ST JOHN’S, Antigua – A push to standardise appliance energy labelling throughout the OECS might lead to reduced energy costs and energy consumption for Antiguans and Barbudans.
The Organisation of Eastern Caribbean States (OECS) is launching an energy audit survey in order to create energy efficiency ratings and labelling for appliances throughout the region.
Antigua & Barbuda, St Lucia and Grenada were selected to be the sampling countries where data will be collected.
“At the end … each country will now have to adopt this standard as their national standard,” Director of the Bureau of Standards, Dianne Lalla-Rodrigues said in an interview with OBSERVER Media.
“These bits of equipment on which those labels will have to be applied will either have to come in with this label or the importer will have to put this label on it. The intention is that it will be mandatory…”
She added, “We are all complaining about high energy rates and we are all talking about alternative sources of energy and reducing our energy consumption. Not only at a cost to us, but a cost to the environment, especially when we are using energy that is based on fossil fuel.”
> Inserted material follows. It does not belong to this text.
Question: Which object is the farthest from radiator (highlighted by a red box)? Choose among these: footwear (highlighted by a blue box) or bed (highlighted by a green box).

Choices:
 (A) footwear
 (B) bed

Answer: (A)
Currently, appliances are labelled with information that has been compiled by manufacturers in its country of origin. However, Lalla-Rodrigues says that creating labelling and standards for the particular conditions within the region is necessary.
“We have different methods of transmitting; we have different ways that we are using; we have different rates that we pay and even the standard rate per unit is adjusting based on the fuel surcharge so all of that has to be taken into consideration,” the bureau director said.
Approximately 100 homes are slated to be surveyed on island. Local assessors will visit homes in specified communities to check the efficiency of appliances, including air conditioning units, fans, washing machines, exterior lighting and transformers. The specific communities in Antigua & Barbuda have not yet been solidified.
The Statistics Division, Bureau of Standards and Energy Desk in the Prime Minister’s Office are working in concert with the OECS Secretariat to implement the audit.
Girvan Pigott, an APUA project engineer seconded to the Energy Desk, noted that after the ratings are implemented, local importers would be forced to bring in more efficient products, as customers would be more educated.
“…You’d find some of these appliance stores would be bringing in lower quality appliances and we don’t know that, we just look at the cost,” the engineer said. “Then when you are actually given the tools to inform you and everything is in front of you, you can make a wiser decision.”
Lalla-Rodrigues said that once the assessments have concluded, the new labelling guidelines would be implemented within a two-year period.
The energy efficiency ratings and labels will be for six independent OECS nations including Antigua & Barbuda, Dominica, Grenada, Saint Lucia, St Kitts & Nevis, and St Vincent & the Grenadines.
The project is slated to run in the three test countries between June 29 and July 6 and is funded by the European Union/African Caribbean and Pacific Energy Facility, the German foreign aid agency and the OECS Secretariat.